For two young brothers, a hidden cave a short walk from the family farm seems the perfect escape from their abusive, shell-shocked father — until the older brother goes missing. Fearful of his father, the younger and more vulnerable Kip lies about what happened. It is a decision that will haunt him his whole life.
Fifty years later, Kip — now an award-winning scientist — has a young son of his own, but cannot look him without seeing his lost brother, Tommy. On a mission of atonement, he returns to the cave they called Kubla to discover if it’s ever too late to have a second chance. To go back and set things right. To be the father you never had.
Johnson firstly introduces us to an adult Kip. He’s about to turn 60 and has a younger wife and young son. After living overseas most of his adult life, with minimal visits home, he’s back in Tasmania… searching for some kind of redemption.

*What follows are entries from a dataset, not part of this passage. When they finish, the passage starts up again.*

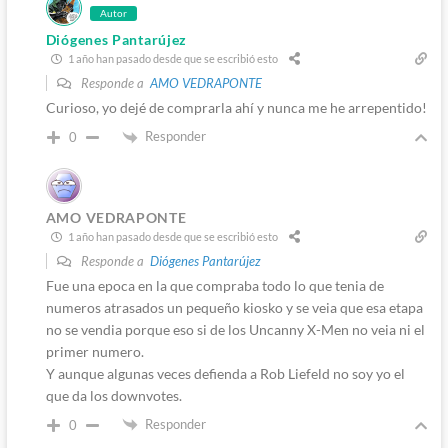
Autor
Diógenes Pantarújez
1 año han pasado desde que se escribió esto
Responde a
AMO VEDRAPONTE
Curioso, yo dejé de comprarla ahí y nunca me he arrepentido!
Responder
0
AMO VEDRAPONTE
1 año han pasado desde que se escribió esto
Responde a
Diógenes Pantarújez
Fue una epoca en la que compraba todo lo que tenia de
numeros atrasados un pequeño kiosko y se veia que esa etapa
no se vendia porque eso si de los Uncanny X-Men no veia ni el
primer numero.
Y aunque algunas veces defienda a Rob Liefeld no soy yo el
que da los downvotes.
Responder
0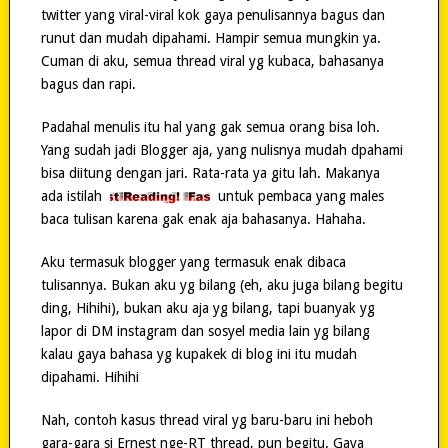
twitter yang viral-viral kok gaya penulisannya bagus dan
runut dan mudah dipahami. Hampir semua mungkin ya.
Cuman di aku, semua thread viral yg kubaca, bahasanya
bagus dan rapi.
Padahal menulis itu hal yang gak semua orang bisa loh.
Yang sudah jadi Blogger aja, yang nulisnya mudah dpahami
bisa diitung dengan jari. Rata-rata ya gitu lah. Makanya
ada istilah
untuk pembaca yang males
baca tulisan karena gak enak aja bahasanya. Hahaha.
Aku termasuk blogger yang termasuk enak dibaca
tulisannya. Bukan aku yg bilang (eh, aku juga bilang begitu
ding, Hihihi), bukan aku aja yg bilang, tapi buanyak yg
lapor di DM instagram dan sosyel media lain yg bilang
kalau gaya bahasa yg kupakek di blog ini itu mudah
dipahami. Hihihi
Nah, contoh kasus thread viral yg baru-baru ini heboh
gara-gara si Ernest nge-RT thread, pun begitu. Gaya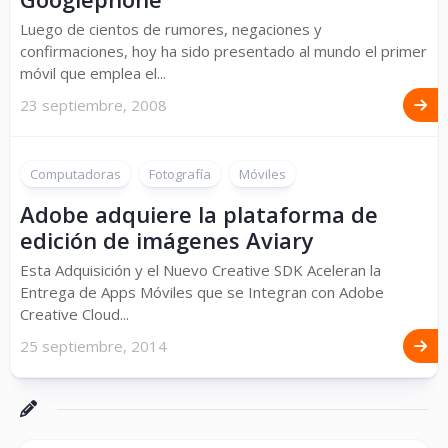
Luego de cientos de rumores, negaciones y
confirmaciones, hoy ha sido presentado al mundo el primer
móvil que emplea el...
23 septiembre, 2008
Computadoras
Fotografía
Móviles
Adobe adquiere la plataforma de
edición de imágenes Aviary
Esta Adquisición y el Nuevo Creative SDK Aceleran la
Entrega de Apps Móviles que se Integran con Adobe
Creative Cloud...
25 septiembre, 2014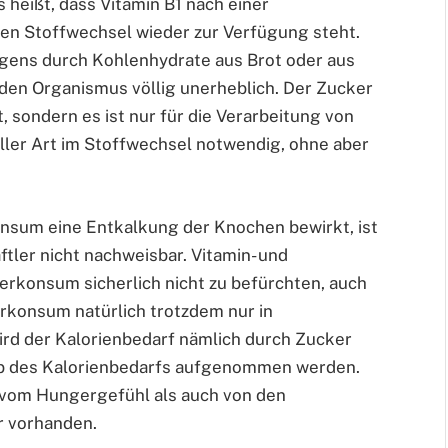
 heißt, dass Vitamin B1 nach einer
n Stoffwechsel wieder zur Verfügung steht.
igens durch Kohlenhydrate aus Brot oder aus
 den Organismus völlig unerheblich. Der Zucker
t, sondern es ist nur für die Verarbeitung von
ler Art im Stoffwechsel notwendig, ohne aber
onsum eine Entkalkung der Knochen bewirkt, ist
ler nicht nachweisbar. Vitamin- und
erkonsum sicherlich nicht zu befürchten, auch
rkonsum natürlich trotzdem nur in
ird der Kalorienbedarf nämlich durch Zucker
lb des Kalorienbedarfs aufgenommen werden.
 vom Hungergefühl als auch von den
r vorhanden.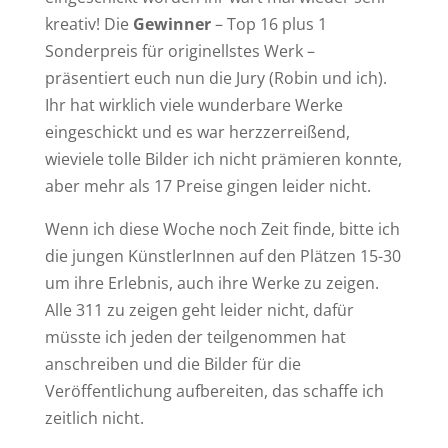
kreativ! Die
Gewinner
– Top 16 plus 1
Sonderpreis für originellstes Werk –
präsentiert euch nun die Jury (Robin und ich).
Ihr hat wirklich viele wunderbare Werke
eingeschickt und es war herzzerreißend,
wieviele tolle Bilder ich nicht prämieren konnte,
aber mehr als 17 Preise gingen leider nicht.
Wenn ich diese Woche noch Zeit finde, bitte ich
die jungen KünstlerInnen auf den Plätzen 15-30
um ihre Erlebnis, auch ihre Werke zu zeigen.
Alle 311 zu zeigen geht leider nicht, dafür
müsste ich jeden der teilgenommen hat
anschreiben und die Bilder für die
Veröffentlichung aufbereiten, das schaffe ich
zeitlich nicht.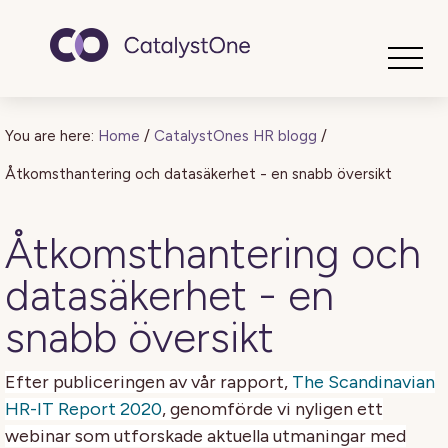
Toggle
You are here:
Home
/
CatalystOnes HR blogg
/
Åtkomsthantering och datasäkerhet - en snabb översikt
Åtkomsthantering och
datasäkerhet - en
snabb översikt
Efter publiceringen av vår rapport,
The Scandinavian
HR-IT Report 2020
, genomförde vi nyligen ett
webinar som utforskade aktuella utmaningar med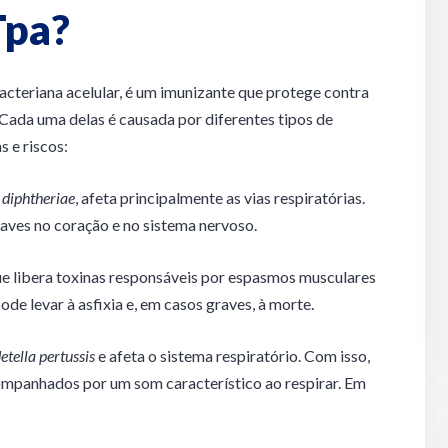
Tpa?
cteriana acelular, é um imunizante que protege contra
 Cada uma delas é causada por diferentes tipos de
s e riscos:
diphtheriae
, afeta principalmente as vias respiratórias.
raves no coração e no sistema nervoso.
ue libera toxinas responsáveis por espasmos musculares
pode levar à asfixia e, em casos graves, à morte.
etella pertussis
e afeta o sistema respiratório. Com isso,
ompanhados por um som característico ao respirar. Em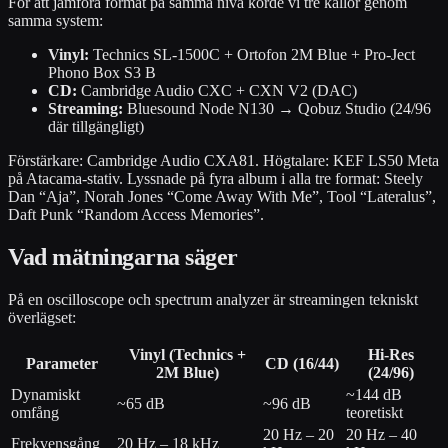
För att jämföra format på samma nivå körde vi tre källor genom
samma system:
Vinyl:
Technics SL-1500C + Ortofon 2M Blue + Pro-Ject
Phono Box S3 B
CD:
Cambridge Audio CXC + CXN V2 (DAC)
Streaming:
Bluesound Node N130 → Qobuz Studio (24/96
där tillgängligt)
Förstärkare: Cambridge Audio CXA81. Högtalare: KEF LS50 Meta
på Atacama-stativ. Lyssnade på fyra album i alla tre format: Steely
Dan “Aja”, Norah Jones “Come Away With Me”, Tool “Lateralus”,
Daft Punk “Random Access Memories”.
Vad mätningarna säger
På en oscilloscope och spectrum analyzer är streamingen tekniskt
överlägset:
Vinyl (Technics +
Hi-Res
Parameter
CD (16/44)
2M Blue)
(24/96)
Dynamiskt
~144 dB
~65 dB
~96 dB
omfång
teoretiskt
20 Hz – 20
20 Hz – 40
Frekvensgång
20 Hz – 18 kHz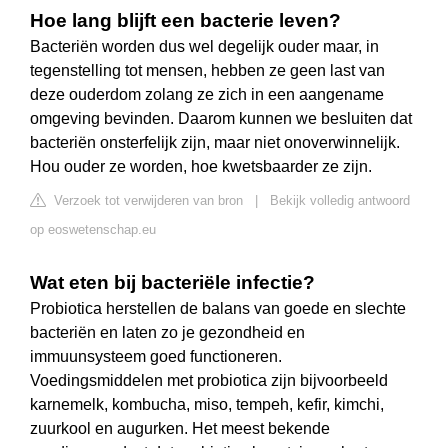
Hoe lang blijft een bacterie leven?
Bacteriën worden dus wel degelijk ouder maar, in
tegenstelling tot mensen, hebben ze geen last van
deze ouderdom zolang ze zich in een aangename
omgeving bevinden. Daarom kunnen we besluiten dat
bacteriën onsterfelijk zijn, maar niet onoverwinnelijk.
Hou ouder ze worden, hoe kwetsbaarder ze zijn.
Verzoek tot verwijderen van bron
|
Bekijk volledig antwoord
op eoswetenschap.eu
Wat eten bij bacteriële infectie?
Probiotica herstellen de balans van goede en slechte
bacteriën en laten zo je gezondheid en
immuunsysteem goed functioneren.
Voedingsmiddelen met probiotica zijn bijvoorbeeld
karnemelk, kombucha, miso, tempeh, kefir, kimchi,
zuurkool en augurken. Het meest bekende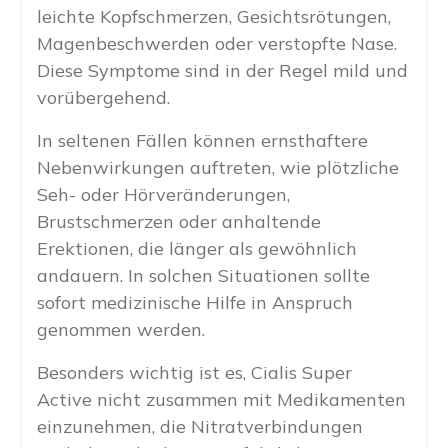
leichte Kopfschmerzen, Gesichtsrötungen,
Magenbeschwerden oder verstopfte Nase.
Diese Symptome sind in der Regel mild und
vorübergehend.
In seltenen Fällen können ernsthaftere
Nebenwirkungen auftreten, wie plötzliche
Seh- oder Hörveränderungen,
Brustschmerzen oder anhaltende
Erektionen, die länger als gewöhnlich
andauern. In solchen Situationen sollte
sofort medizinische Hilfe in Anspruch
genommen werden.
Besonders wichtig ist es, Cialis Super
Active nicht zusammen mit Medikamenten
einzunehmen, die Nitratverbindungen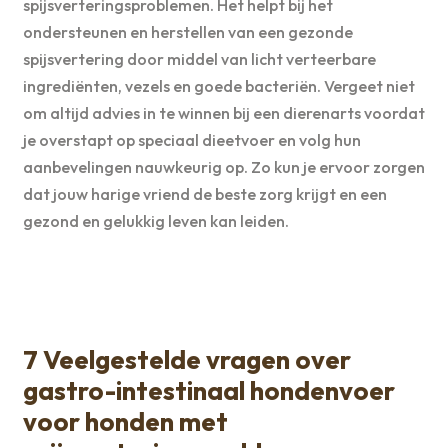
spijsverteringsproblemen. Het helpt bij het
ondersteunen en herstellen van een gezonde
spijsvertering door middel van licht verteerbare
ingrediënten, vezels en goede bacteriën. Vergeet niet
om altijd advies in te winnen bij een dierenarts voordat
je overstapt op speciaal dieetvoer en volg hun
aanbevelingen nauwkeurig op. Zo kun je ervoor zorgen
dat jouw harige vriend de beste zorg krijgt en een
gezond en gelukkig leven kan leiden.
7 Veelgestelde vragen over
gastro-intestinaal hondenvoer
voor honden met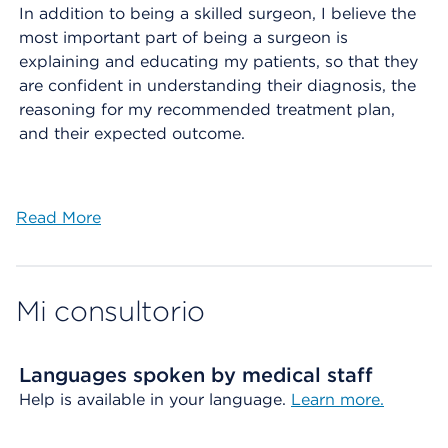
In addition to being a skilled surgeon, I believe the
most important part of being a surgeon is
explaining and educating my patients, so that they
are confident in understanding their diagnosis, the
reasoning for my recommended treatment plan,
and their expected outcome.
Read More
Mi consultorio
Languages spoken by medical staff
Help is available in your language.
Learn more.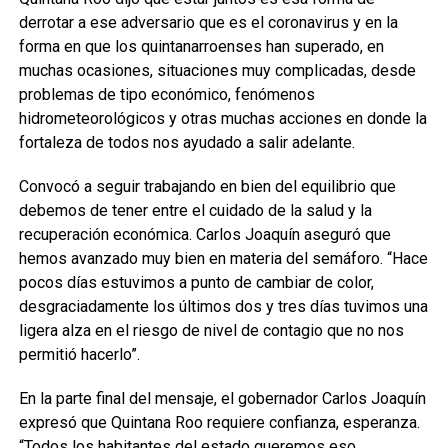
derrotar a ese adversario que es el coronavirus y en la
forma en que los quintanarroenses han superado, en
muchas ocasiones, situaciones muy complicadas, desde
problemas de tipo económico, fenómenos
hidrometeorológicos y otras muchas acciones en donde la
fortaleza de todos nos ayudado a salir adelante.
Convocó a seguir trabajando en bien del equilibrio que
debemos de tener entre el cuidado de la salud y la
recuperación económica. Carlos Joaquín aseguró que
hemos avanzado muy bien en materia del semáforo. “Hace
pocos días estuvimos a punto de cambiar de color,
desgraciadamente los últimos dos y tres días tuvimos una
ligera alza en el riesgo de nivel de contagio que no nos
permitió hacerlo”.
En la parte final del mensaje, el gobernador Carlos Joaquín
expresó que Quintana Roo requiere confianza, esperanza.
“Todos los habitantes del estado queremos eso,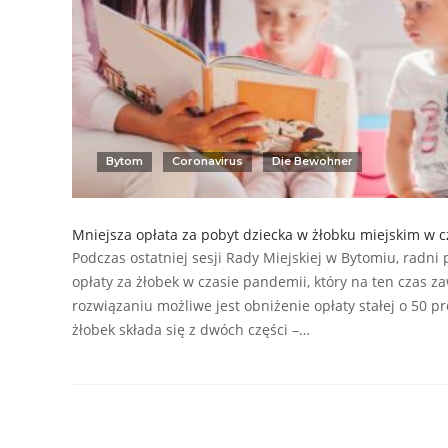
Bytom
Coronavirus
Die Bewohner
Mniejsza opłata za pobyt dziecka w żłobku miejskim w 
Podczas ostatniej sesji Rady Miejskiej w Bytomiu, radni 
opłaty za żłobek w czasie pandemii, który na ten czas za
rozwiązaniu możliwe jest obniżenie opłaty stałej o 50 p
żłobek składa się z dwóch części –…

Almost immediately we’re taken back to Kip’s childhood on the family farm. It’s the 1950s and Kip’s father Harold took over the farm when his cousin was killed during the war. Harold was the sole survivor of his small squad – it’s something he doesn’t talk about and Kip’s mother Jess says Harold returned a different man. One prone to violence and mood swings.
Harold very obviously favours Kip’s older brother Tommy who – in his father’s eyes – can do no wrong. There’s an obvious undercurrent here and it’s relatively easy to predict why Harold’s so indifferent to Kip.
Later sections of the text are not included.